--- TO-DO ITEM ---
What lines in this listing contain the string "images"? Report each one by copying it.

--- EXERCISE INPUTS ---
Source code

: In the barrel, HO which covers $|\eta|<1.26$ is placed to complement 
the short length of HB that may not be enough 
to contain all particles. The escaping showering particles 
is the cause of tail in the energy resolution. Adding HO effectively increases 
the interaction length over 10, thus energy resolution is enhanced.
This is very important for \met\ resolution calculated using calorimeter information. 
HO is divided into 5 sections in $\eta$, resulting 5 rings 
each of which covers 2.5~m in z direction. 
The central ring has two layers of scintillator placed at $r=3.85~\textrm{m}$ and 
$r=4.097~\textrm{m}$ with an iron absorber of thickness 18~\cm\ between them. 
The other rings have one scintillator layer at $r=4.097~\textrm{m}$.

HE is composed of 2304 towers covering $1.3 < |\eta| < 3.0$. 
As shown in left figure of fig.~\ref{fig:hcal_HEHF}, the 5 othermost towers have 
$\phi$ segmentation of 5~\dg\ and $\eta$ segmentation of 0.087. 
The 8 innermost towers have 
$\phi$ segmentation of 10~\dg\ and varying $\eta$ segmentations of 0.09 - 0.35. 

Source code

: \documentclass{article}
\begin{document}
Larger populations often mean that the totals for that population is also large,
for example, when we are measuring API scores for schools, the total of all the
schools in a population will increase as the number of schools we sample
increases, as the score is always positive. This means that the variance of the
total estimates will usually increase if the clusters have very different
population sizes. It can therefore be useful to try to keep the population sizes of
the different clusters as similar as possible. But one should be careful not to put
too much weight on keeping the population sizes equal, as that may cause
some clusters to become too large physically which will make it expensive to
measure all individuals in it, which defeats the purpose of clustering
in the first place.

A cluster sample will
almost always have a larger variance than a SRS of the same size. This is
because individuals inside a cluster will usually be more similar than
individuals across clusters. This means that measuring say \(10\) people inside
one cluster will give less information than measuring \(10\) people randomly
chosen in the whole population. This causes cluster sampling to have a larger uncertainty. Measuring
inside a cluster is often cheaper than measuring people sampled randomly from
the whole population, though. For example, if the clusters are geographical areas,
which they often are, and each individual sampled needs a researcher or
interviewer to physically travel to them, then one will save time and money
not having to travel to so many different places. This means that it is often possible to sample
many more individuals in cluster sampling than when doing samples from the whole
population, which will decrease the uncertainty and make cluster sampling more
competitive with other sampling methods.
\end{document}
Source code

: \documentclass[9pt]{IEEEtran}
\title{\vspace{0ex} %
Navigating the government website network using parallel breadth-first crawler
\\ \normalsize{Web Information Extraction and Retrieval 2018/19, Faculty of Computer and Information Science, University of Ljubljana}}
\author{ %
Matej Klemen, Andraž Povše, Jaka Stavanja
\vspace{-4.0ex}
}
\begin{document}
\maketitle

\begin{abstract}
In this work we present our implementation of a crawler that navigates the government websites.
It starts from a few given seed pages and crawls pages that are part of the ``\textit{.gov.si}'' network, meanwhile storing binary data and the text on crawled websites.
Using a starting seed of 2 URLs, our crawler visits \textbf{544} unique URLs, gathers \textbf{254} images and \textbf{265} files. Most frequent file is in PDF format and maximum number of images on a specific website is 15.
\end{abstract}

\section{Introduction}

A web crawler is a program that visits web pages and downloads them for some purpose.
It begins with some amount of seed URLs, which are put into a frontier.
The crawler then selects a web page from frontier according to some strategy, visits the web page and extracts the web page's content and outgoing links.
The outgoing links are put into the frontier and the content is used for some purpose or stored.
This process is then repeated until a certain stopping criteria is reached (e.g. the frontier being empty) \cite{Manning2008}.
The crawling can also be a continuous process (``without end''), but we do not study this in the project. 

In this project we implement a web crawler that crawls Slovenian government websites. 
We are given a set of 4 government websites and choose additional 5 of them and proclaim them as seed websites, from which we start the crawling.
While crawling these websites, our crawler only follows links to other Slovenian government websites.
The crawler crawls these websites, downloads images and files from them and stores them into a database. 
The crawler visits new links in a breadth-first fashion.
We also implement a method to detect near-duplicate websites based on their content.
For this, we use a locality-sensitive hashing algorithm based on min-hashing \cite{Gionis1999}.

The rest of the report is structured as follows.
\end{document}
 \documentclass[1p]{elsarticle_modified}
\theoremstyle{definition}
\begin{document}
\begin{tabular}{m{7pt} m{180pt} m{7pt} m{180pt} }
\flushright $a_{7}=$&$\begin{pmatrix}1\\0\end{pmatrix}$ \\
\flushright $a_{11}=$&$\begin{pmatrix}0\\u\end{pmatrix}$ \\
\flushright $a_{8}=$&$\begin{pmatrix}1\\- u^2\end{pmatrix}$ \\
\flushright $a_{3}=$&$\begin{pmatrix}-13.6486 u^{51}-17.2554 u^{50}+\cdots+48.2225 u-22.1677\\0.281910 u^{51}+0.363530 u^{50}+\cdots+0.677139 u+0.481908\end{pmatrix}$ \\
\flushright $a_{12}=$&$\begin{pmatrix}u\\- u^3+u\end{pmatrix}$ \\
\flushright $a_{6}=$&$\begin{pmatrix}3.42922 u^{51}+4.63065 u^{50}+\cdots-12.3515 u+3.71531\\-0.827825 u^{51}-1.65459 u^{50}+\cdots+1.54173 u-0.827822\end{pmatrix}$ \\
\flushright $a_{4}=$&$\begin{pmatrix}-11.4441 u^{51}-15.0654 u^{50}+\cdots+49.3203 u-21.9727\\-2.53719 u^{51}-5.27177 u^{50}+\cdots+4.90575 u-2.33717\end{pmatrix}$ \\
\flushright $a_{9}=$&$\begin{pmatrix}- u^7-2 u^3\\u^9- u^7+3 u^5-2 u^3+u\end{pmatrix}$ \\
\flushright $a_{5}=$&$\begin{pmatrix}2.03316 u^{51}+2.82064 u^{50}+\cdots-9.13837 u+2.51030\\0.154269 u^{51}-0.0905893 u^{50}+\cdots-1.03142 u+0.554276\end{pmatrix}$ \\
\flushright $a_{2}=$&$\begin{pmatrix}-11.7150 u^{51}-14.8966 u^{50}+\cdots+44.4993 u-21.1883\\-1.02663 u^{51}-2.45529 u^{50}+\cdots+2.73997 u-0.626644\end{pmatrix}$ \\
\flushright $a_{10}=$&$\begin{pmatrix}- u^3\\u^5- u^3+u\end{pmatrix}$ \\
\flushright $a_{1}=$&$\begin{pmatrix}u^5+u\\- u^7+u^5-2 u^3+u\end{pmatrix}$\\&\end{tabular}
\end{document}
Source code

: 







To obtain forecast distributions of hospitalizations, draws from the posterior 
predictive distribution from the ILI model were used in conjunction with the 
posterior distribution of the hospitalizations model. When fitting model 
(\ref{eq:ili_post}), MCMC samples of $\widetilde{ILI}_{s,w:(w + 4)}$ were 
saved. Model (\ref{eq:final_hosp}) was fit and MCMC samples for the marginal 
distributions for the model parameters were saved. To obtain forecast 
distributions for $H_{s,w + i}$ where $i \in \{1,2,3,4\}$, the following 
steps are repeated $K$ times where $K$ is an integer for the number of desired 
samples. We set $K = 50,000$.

---

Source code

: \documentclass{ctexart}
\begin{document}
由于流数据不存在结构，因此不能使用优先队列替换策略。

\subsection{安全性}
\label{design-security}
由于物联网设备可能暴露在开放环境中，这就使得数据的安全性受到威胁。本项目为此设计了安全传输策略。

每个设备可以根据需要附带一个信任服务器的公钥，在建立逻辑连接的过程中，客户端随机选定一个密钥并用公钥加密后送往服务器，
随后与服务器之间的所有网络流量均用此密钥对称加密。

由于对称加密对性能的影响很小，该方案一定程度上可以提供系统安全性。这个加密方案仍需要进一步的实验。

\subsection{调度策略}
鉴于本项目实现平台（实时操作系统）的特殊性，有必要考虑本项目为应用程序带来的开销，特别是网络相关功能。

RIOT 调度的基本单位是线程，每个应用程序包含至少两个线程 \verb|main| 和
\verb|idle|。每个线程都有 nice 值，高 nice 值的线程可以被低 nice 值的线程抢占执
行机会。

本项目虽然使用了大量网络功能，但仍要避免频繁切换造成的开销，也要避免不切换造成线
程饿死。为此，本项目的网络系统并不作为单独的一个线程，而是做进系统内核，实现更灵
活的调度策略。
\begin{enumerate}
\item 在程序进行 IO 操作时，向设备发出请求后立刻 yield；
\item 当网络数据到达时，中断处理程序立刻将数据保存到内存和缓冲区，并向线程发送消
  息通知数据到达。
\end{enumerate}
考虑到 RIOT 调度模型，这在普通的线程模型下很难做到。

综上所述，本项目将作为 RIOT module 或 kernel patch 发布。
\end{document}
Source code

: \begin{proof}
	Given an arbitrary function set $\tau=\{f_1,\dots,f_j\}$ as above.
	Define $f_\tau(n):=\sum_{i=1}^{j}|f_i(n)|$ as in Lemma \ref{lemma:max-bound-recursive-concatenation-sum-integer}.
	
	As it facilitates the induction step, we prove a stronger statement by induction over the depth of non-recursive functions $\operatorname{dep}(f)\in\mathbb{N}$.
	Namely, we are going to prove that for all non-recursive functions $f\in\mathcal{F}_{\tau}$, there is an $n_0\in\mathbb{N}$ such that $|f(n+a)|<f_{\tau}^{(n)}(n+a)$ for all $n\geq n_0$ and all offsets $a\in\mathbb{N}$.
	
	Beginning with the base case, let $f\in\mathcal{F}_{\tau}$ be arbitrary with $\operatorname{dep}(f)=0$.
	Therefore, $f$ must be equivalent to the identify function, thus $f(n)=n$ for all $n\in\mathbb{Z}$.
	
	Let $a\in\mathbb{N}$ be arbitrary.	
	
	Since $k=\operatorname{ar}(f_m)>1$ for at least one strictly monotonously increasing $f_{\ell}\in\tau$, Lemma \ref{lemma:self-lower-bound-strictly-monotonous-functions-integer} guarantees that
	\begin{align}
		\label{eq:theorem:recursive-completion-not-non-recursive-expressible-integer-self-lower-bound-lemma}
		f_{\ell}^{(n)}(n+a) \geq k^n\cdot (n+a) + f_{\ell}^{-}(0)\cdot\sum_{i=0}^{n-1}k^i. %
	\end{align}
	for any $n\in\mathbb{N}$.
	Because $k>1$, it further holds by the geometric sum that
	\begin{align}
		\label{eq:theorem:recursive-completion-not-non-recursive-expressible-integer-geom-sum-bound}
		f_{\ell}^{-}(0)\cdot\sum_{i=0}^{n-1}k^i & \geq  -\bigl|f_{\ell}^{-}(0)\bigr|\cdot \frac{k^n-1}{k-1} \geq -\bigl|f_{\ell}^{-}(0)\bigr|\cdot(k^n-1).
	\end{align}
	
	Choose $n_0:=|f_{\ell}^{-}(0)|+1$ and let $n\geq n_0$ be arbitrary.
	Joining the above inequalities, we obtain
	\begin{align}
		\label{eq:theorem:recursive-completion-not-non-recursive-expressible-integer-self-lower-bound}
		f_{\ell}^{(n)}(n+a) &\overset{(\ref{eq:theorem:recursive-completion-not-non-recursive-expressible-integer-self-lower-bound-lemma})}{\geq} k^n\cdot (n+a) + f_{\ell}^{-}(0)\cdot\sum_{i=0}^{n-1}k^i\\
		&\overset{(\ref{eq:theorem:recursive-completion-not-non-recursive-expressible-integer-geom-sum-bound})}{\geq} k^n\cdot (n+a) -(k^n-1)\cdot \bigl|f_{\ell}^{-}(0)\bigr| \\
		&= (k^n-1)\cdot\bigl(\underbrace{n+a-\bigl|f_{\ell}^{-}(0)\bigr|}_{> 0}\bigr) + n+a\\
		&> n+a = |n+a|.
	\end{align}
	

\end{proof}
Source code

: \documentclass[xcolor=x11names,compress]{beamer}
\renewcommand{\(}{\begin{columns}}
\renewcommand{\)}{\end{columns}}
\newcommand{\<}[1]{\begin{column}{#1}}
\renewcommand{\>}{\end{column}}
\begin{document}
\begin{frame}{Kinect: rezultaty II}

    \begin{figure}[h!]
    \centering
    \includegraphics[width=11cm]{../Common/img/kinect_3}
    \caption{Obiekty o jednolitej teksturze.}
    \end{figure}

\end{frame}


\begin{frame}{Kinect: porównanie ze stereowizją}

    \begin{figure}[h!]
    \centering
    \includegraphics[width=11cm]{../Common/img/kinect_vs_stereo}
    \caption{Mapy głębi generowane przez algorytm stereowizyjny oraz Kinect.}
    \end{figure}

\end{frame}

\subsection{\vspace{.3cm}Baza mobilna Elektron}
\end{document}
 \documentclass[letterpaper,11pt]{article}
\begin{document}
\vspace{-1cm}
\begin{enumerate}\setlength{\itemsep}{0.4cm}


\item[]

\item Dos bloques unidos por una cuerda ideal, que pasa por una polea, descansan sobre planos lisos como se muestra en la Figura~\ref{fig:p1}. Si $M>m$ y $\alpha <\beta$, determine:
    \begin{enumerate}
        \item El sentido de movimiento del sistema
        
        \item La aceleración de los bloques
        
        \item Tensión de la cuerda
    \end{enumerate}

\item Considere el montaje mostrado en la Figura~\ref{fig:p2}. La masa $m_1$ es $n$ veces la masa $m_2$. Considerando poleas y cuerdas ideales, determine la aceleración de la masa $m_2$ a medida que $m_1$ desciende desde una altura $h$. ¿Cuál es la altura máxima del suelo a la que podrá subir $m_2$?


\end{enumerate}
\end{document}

==

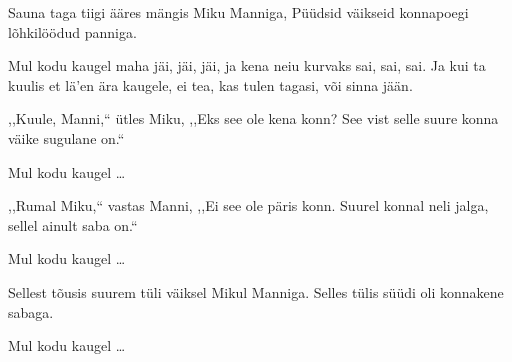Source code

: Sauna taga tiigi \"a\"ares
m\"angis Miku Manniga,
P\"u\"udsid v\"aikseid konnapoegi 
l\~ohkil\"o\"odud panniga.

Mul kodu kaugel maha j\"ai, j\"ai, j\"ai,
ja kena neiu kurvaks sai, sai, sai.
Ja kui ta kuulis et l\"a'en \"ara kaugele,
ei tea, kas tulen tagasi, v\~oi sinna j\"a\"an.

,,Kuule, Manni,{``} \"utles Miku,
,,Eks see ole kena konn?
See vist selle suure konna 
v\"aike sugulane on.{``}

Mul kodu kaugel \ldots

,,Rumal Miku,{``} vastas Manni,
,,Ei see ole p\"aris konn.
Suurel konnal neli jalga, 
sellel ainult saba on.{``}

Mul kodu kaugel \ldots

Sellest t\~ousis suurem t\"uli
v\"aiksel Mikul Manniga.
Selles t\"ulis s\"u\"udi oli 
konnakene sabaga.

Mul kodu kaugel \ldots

--- RESPONSE FOR THIS EXERCISE ---
Using a starting seed of 2 URLs, our crawler visits \textbf{544} unique URLs, gathers \textbf{254} images and \textbf{265} files. Most frequent file is in PDF format and maximum number of images on a specific website is 15.
The crawler crawls these websites, downloads images and files from them and stores them into a database. 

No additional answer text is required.